Those were all saved as UTF-8 files. Python has no problem running the script in command line or serving a page from my MacBook:

    OK: [server command line] python3.0 page.py /index.ru
    OK: http://whitebox.local/index.ru

but it throws an error when trying to serve a page from a server we just moved to:

      157     try:
      158         with open (filename, 'r') as f:
      159             exec(f.read())
      160     except IOError: pass
      161 
      /usr/local/lib/python3.0/io.py in read(self=, n=-1)
      ...
      UnicodeDecodeError: 'ascii' codec can't decode byte 0xe1 in position 627: ordinal not in range(128) 

All the files were copied from my laptop where they were perfectly served by Apache. What is the reason?

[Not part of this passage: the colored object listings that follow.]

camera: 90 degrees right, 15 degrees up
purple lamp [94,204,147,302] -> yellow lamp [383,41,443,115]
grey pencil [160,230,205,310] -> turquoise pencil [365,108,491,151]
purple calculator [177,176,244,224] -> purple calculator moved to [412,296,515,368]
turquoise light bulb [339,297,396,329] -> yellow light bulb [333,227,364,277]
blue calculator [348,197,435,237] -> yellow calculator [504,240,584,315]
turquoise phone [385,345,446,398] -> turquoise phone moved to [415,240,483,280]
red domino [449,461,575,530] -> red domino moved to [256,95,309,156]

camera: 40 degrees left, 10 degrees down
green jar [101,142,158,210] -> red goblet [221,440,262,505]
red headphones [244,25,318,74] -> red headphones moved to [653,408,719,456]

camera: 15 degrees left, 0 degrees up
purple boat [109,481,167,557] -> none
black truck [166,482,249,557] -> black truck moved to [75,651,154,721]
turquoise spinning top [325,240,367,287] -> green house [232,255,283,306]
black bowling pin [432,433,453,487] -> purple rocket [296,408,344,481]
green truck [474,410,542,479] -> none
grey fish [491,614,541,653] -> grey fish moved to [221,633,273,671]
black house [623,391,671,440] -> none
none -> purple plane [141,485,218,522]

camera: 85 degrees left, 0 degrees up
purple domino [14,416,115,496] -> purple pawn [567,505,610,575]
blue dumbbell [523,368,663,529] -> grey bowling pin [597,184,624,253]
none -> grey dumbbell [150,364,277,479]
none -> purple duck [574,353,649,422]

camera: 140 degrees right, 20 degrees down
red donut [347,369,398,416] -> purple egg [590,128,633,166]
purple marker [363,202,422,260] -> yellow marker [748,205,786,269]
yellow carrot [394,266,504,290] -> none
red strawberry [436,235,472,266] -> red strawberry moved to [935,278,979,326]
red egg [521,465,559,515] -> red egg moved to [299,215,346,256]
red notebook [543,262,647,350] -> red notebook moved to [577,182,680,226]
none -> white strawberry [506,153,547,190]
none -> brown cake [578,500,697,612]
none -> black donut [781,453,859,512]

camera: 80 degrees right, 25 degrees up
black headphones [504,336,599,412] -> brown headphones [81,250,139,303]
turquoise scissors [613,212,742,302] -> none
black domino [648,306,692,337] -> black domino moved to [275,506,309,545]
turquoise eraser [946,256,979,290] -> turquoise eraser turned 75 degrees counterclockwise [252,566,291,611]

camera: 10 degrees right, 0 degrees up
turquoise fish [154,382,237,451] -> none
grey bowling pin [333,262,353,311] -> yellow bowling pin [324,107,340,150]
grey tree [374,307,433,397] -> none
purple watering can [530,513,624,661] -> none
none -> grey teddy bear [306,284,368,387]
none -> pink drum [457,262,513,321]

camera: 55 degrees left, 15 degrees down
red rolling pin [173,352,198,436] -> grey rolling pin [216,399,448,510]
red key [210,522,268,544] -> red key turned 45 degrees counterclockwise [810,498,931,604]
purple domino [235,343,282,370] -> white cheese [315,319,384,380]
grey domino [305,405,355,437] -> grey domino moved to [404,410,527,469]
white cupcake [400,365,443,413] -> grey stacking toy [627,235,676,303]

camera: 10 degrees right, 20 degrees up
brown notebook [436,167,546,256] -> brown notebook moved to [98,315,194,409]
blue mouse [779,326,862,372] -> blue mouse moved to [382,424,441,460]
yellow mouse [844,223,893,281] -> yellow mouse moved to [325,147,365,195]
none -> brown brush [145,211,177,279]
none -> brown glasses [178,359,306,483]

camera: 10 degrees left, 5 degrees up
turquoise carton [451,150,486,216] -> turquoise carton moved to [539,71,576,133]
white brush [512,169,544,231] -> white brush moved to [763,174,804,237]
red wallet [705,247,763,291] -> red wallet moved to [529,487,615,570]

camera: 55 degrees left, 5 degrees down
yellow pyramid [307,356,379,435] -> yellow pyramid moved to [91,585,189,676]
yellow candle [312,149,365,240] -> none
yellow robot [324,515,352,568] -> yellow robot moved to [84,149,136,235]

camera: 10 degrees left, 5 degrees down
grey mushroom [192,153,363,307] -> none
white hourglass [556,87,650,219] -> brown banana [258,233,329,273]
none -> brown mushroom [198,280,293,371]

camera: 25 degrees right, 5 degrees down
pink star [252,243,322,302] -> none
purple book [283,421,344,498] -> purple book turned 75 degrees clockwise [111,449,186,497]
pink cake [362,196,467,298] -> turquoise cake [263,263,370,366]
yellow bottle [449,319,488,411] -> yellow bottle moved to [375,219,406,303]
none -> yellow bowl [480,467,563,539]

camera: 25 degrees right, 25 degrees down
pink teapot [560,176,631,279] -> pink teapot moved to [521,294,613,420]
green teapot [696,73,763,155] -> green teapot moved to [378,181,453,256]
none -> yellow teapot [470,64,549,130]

Update: I found out the default encoding for open() is platform-dependent so it was utf8 on my laptop and ascii on server. I wonder if there is a per-program function to set it in Python 3 (sys.setdefaultencoding is used in site module and then deleted from the namespace).

Craig McQueen
  • 41,871
  • 30
  • 130
  • 181
ilya n.
  • 18,398
  • 15
  • 71
  • 89
  • `import` usually works to import files. Any reason it doesn't work for you? – Lennart Regebro Oct 14 '11 at 20:03
  • Have a look at [sys.getfilesystemencoding](https://docs.python.org/3/library/sys.html#sys.getfilesystemencoding). On Linux you should ensure that the locale variable `LC_CTYPE` has a sane value as it defines the meaning of filenames and is used by Python as well. `LC_CTYPE` comes from either the environment variable of the same name or is inferred by `LC_ALL`. Running the `locale` command will tell you the current values. – Bluehorn Sep 25 '17 at 12:53

3 Answers3

16

Use open(filename, 'r', encoding='utf8'). See Python 3 docs for open.

Alex Martelli
  • 854,459
  • 170
  • 1,222
  • 1,395
1

You can use something like

with open(fname, 'r', encoding="ascii", errors="surrogateescape") as f:
    data = f.read()

# make changes to the string 'data'

with open(fname + '.new', 'w',
           encoding="ascii", errors="surrogateescape") as f:
    f.write(data)

more information is on python unicode documents

eSadr
  • 395
  • 5
  • 21
1

Use codecs library, I'm using python 2.6.6 and I do not use the usual open with encoding argument:

import codecs
codecs.open('filename','r',encoding='UTF-8')
Flexo
  • 87,323
  • 22
  • 191
  • 272
vieyra
  • 11
  • 1